Collected data:
::::::::

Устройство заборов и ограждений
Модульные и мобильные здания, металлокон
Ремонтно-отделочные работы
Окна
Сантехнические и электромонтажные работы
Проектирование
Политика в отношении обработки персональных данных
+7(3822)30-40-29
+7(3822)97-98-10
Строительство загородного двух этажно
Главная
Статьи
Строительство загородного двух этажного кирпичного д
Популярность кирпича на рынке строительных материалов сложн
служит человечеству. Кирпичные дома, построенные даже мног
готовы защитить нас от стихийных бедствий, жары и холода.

::::::::

** REQUIRED WORK **
An exact copy of every entry is the expected result.

** REPLY **
Устройство заборов и ограждений
Модульные и мобильные здания, металлокон
Ремонтно-отделочные работы
Окна
Сантехнические и электромонтажные работы
Проектирование
Политика в отношении обработки персональных данных
+7(3822)30-40-29
+7(3822)97-98-10
Строительство загородного двух этажно
Главная
Статьи
Строительство загородного двух этажного кирпичного д
Популярность кирпича на рынке строительных материалов сложн
служит человечеству. Кирпичные дома, построенные даже мног
готовы защитить нас от стихийных бедствий, жары и холода.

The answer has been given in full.